| Instructions to follow |
Can you pick up the forum thread about gas range orifice sizes and continue it past its final sentence?

*** Supplied passage ***

I have a 50's Wedgewood with fixed dual orifice valves on burners.  Should total 9000btu with the inner simmer doughnut plus the outer larger doughnut.  I redid burner orifices-using #86 (simmer) at about 1000 btu(it appears OK but a little low) and #65 (main) 8500 btu then combined they are 9500 and should have worked at least on the larger front burner correct? Unfortunately there is still toooo much yellow even with the air shuttle wide open. I wish I could find someone willing to tell me what the orifice sizes should be for LP on this So I don’t have to experiment. The original NG holes were #55 main doughnut and # 75 for the simmer.  Stamped on the plate is 9000-18000-and 24000.  If I have to I will drill until I hit the correct size.


----------



## coaly (Mar 30, 2021)

Orifice size looks correct. Did you check gas pressure? Are there other appliances on the system? Twirl a pipe cleaner in the burner through the air intake to make sure there are no webs inside the burner or mixing tube.


----------



## EDN9HT (Dec 8, 2021)

I'm sorry if this is not the exact right place to post this question but it is as close as I can find.  Having trouble figuring this app out .
Was hoping to find someone familiar with Chambers gas range 41c.  It has lp orifice's and I have ng.  Have been searching with no luck for info on orifice drill sizes and/or btu ratings for each burner and I can calculate the size.
Can anyone help?


----------



## coaly (Dec 9, 2021)

EDN9HT said:


> I'm sorry if this is not the exact right place to post this question but it is as close as I can find.  Having trouble figuring this app out .
> Was hoping to find someone familiar with Chambers gas range 41c.  It has lp orifice's and I have ng.  Have been searching with no luck for info on orifice drill sizes and/or btu ratings for each burner and I can calculate the size.
> Can anyone help?


You don’t need to know what appliance you have. The size of an orifice allows a metered amount of gas vapor through at any given pressure. You simply want to keep the BTU capacity of each burner the same with different specific gravity gasses.

Are the orifices numbered? If so, simply drill out to corresponding BTU size of the natural gas orifice.  Size is different for the pressure being used which is set by appliance regulator. (Natural Gas is normally 7 inches water column or 1/4 psi)

*** Material provided ***

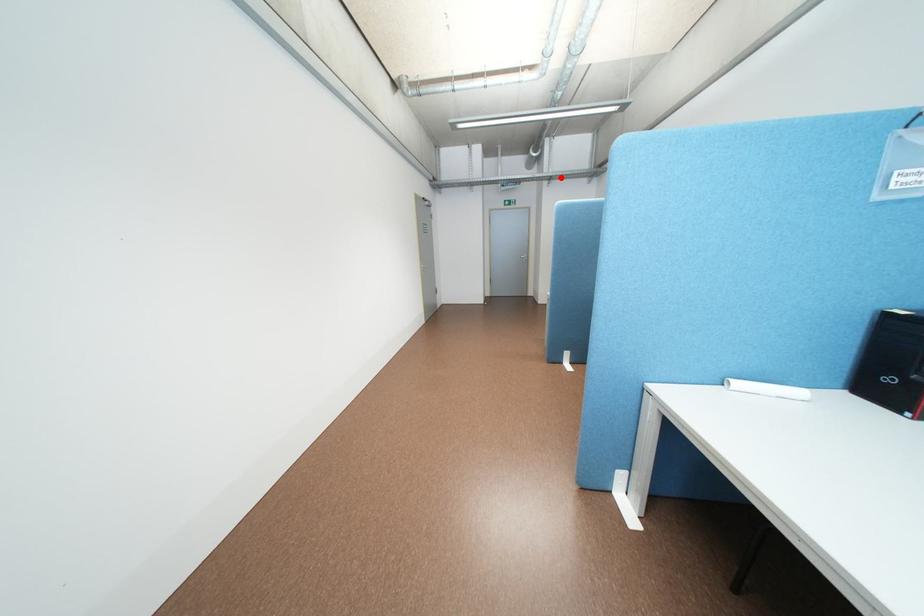
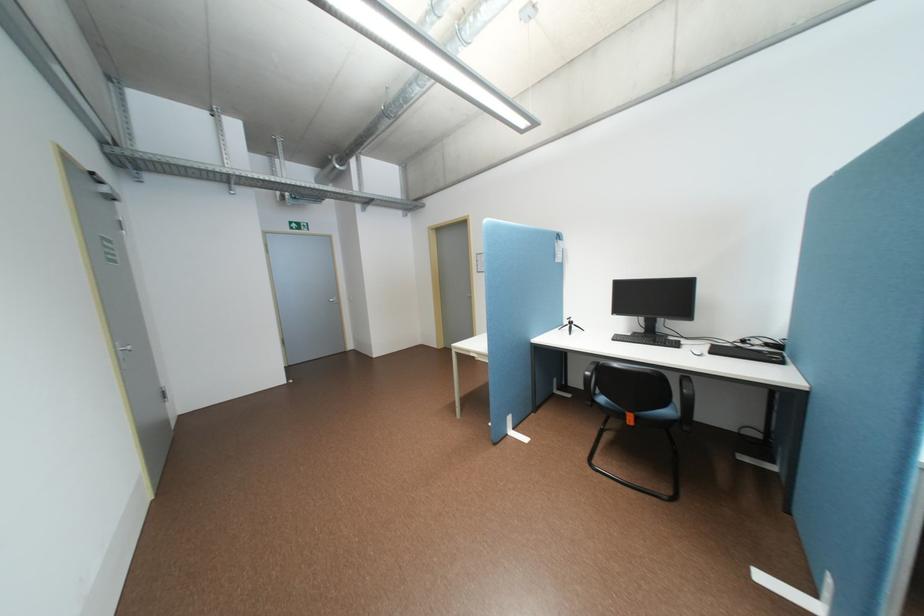
The point at the highlighted location is marked in the first image. Where is the corresponding point in the second image?

(379, 201)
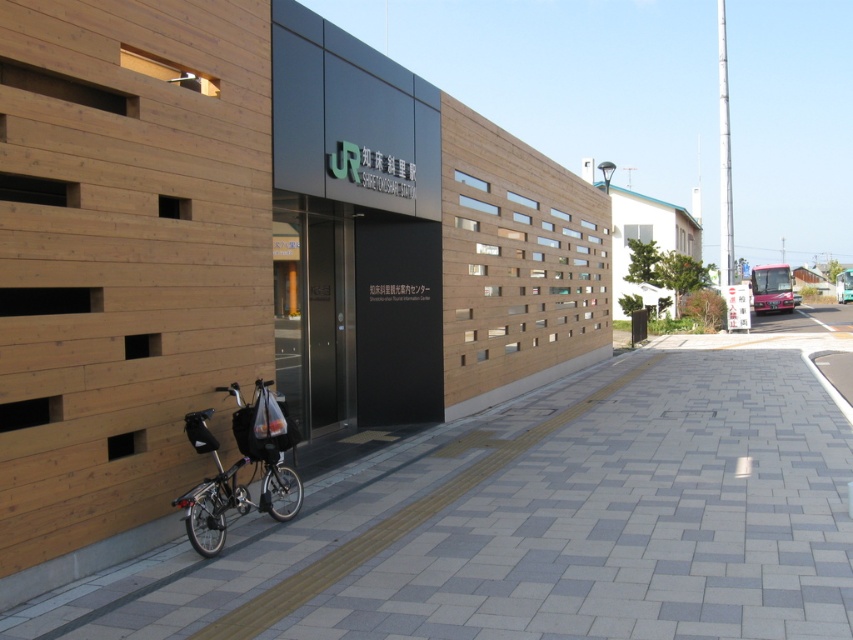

***

| Answer below |
If no number on orifice, you need to test with orifice drills to find the size first, then drill out to corresponding BTU size of natural orifice at the pressure you are using.
Google search; “LP orifice chart”



			https://ssl.ca/wp-content/themes/sinclair-supply/pdf/Gas-Orifice-Capacity-Chart.pdf


----------



## EDN9HT (Dec 9, 2021)

coaly said:


> You don’t need to know what appliance you have. The size of an orifice allows a metered amount of gas vapor through at any given pressure. You simply want to keep the BTU capacity of each burner the same with different specific gravity gasses.
> 
> Are the orifices numbered? If so, simply drill out to corresponding BTU size of the natural gas orifice.  Size is different for the pressure being used which is set by appliance regulator. (Natural Gas is normally 7 inches water column or 1/4 psi)
> 
> ...


Thank for your response!
The original lp orifices are not numbered, I wish they were it would make things so much easier.  
I have converted my last stove years ago by finding the drill size of the orifice and looking up the btu of each burner and then finding the corresponding drill size for ng.
I was just hoping with this old Chambers stove having so many people into restoring them that I'm sure have already figured out the btu's or ng orifice size. 
Just trying to save a step or two.  And thank you for the link to the conversion chart...  Saved me from having to go out and dig through boxes in the shed for my old books.
Also was hoping not to have to go buy an entire set of drill bits to check size instead of just the bit I need to drill.  
I will if I have too.

Thank you again for your help!


----------



## coaly (Dec 9, 2021)

EDN9HT said:


> Thank for your response!
> The original lp orifices are not numbered, I wish they were it would make things so much easier.
> I have converted my last stove years ago by finding the drill size of the orifice and looking up the btu of each burner and then finding the corresponding drill size for ng.
> I was just hoping with this old Chambers stove having so many people into restoring them that I'm sure have already figured out the btu's or ng orifice size.
> ...


If you have a micrometer or vernier caliper, insert  a tapered needle into orifice. Mark with tape the depth it goes. Measure diameter as that point. That will get you real close. Notice the size for natural is just under double the LP size.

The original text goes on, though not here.